- EXERCISE GOAL: Repeat word for word the lines of the entries below, from the line containing "07753 690706" through the line containing "DRESSCODENINE.CO.UK", inclusive.

- Records from a collection:
————————

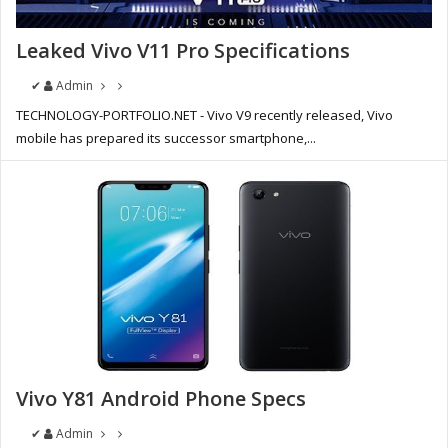
Leaked Vivo V11 Pro Specifications
✔
Admin
TECHNOLOGY-PORTFOLIO.NET - Vivo V9 recently released, Vivo
mobile has prepared its successor smartphone,...
Vivo Y81 Android Phone Specs
✔
Admin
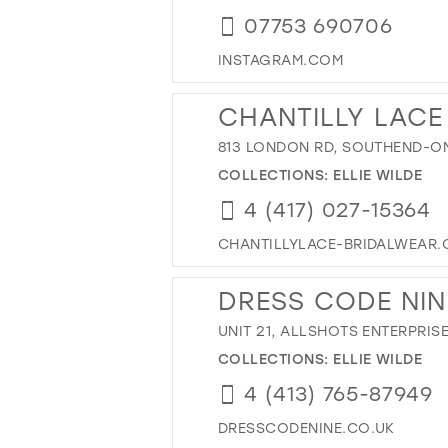
07753 690706
INSTAGRAM.COM
CHANTILLY LACE
813 LONDON RD, SOUTHEND-ON
COLLECTIONS:
ELLIE WILDE
4 (417) 027-15364
CHANTILLYLACE-BRIDALWEAR.
DRESS CODE NIN
UNIT 21, ALLSHOTS ENTERPRI
COLLECTIONS:
ELLIE WILDE
4 (413) 765-87949
DRESSCODENINE.CO.UK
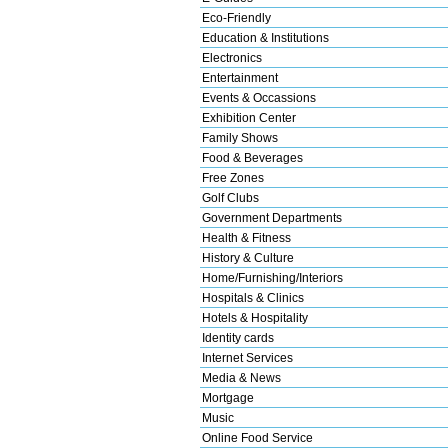
Eco-Friendly
Education & Institutions
Electronics
Entertainment
Events & Occassions
Exhibition Center
Family Shows
Food & Beverages
Free Zones
Golf Clubs
Government Departments
Health & Fitness
History & Culture
Home/Furnishing/Interiors
Hospitals & Clinics
Hotels & Hospitality
Identity cards
Internet Services
Media & News
Mortgage
Music
Online Food Service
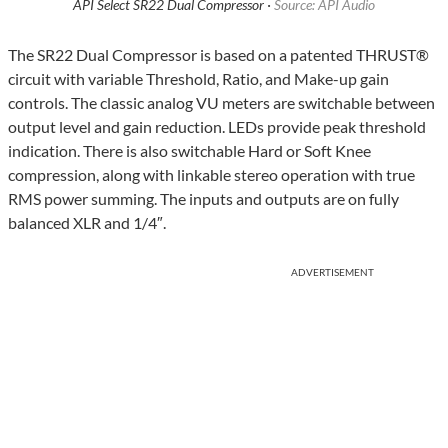
API Select SR22 Dual Compressor ·
Source: API Audio
The SR22 Dual Compressor is based on a patented THRUST®
circuit with variable Threshold, Ratio, and Make-up gain
controls. The classic analog VU meters are switchable between
output level and gain reduction. LEDs provide peak threshold
indication. There is also switchable Hard or Soft Knee
compression, along with linkable stereo operation with true
RMS power summing. The inputs and outputs are on fully
balanced XLR and 1/4″.
ADVERTISEMENT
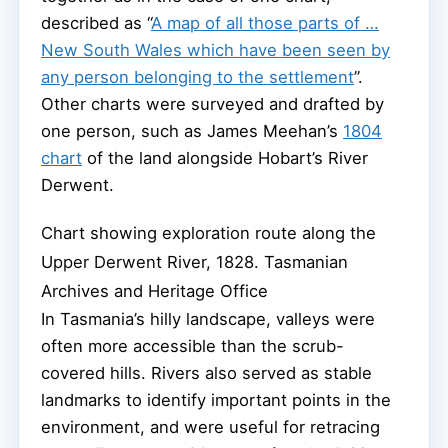
described as “
A map of all those parts of …
New South Wales which have been seen by
any person belonging to the settlement
”.
Other charts were surveyed and drafted by
one person, such as James Meehan’s
1804
chart
of the land alongside Hobart’s River
Derwent.
Chart showing exploration route along the
Upper Derwent River, 1828.
Tasmanian
Archives and Heritage Office
In Tasmania’s hilly landscape, valleys were
often more accessible than the scrub-
covered hills. Rivers also served as stable
landmarks to identify important points in the
environment, and were useful for retracing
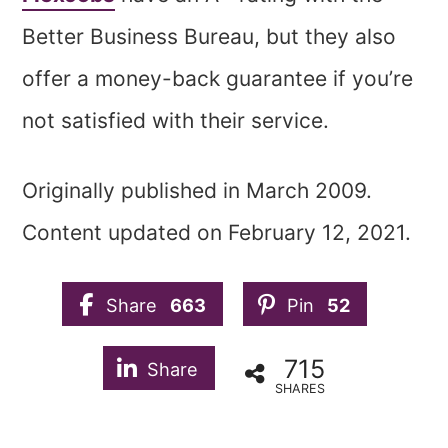
Better Business Bureau, but they also
offer a money-back guarantee if you’re
not satisfied with their service.
Originally published in March 2009.
Content updated on February 12, 2021.
Share
663
Pin
52
715
Share
SHARES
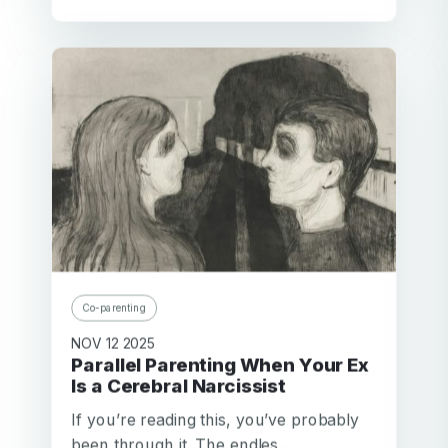
Co-parenting
NOV 12 2025
Parallel Parenting When Your Ex
Is a Cerebral Narcissist
If you’re reading this, you’ve probably
been through it. The endles...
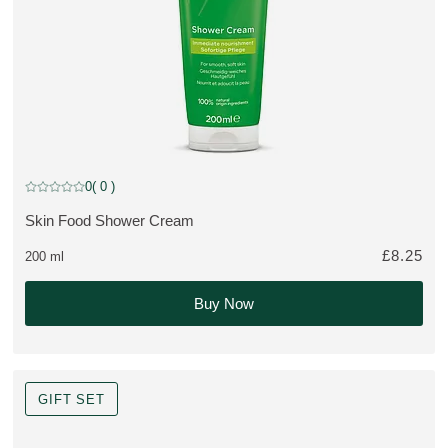
0
( 0 )
Current rating: 0 out of 5 stars rated by 0 customers
Skin Food Shower Cream
MORE ABOUT THE PRODUCT:
£8.25
200 ml
Buy Now
GIFT SET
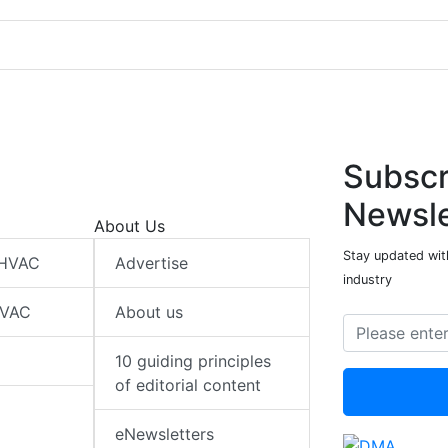
Subscr
Newsle
About Us
Stay updated wit
 HVAC
Advertise
industry
HVAC
About us
10 guiding principles
of editorial content
eNewsletters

————————

- SOLUTION TO THIS EXERCISE:
07753 690706
INSTAGRAM.COM
CHANTILLY LACE
813 LONDON RD, SOUTHEND-ON
COLLECTIONS:
ELLIE WILDE
4 (417) 027-15364
CHANTILLYLACE-BRIDALWEAR.
DRESS CODE NIN
UNIT 21, ALLSHOTS ENTERPRI
COLLECTIONS:
ELLIE WILDE
4 (413) 765-87949
DRESSCODENINE.CO.UK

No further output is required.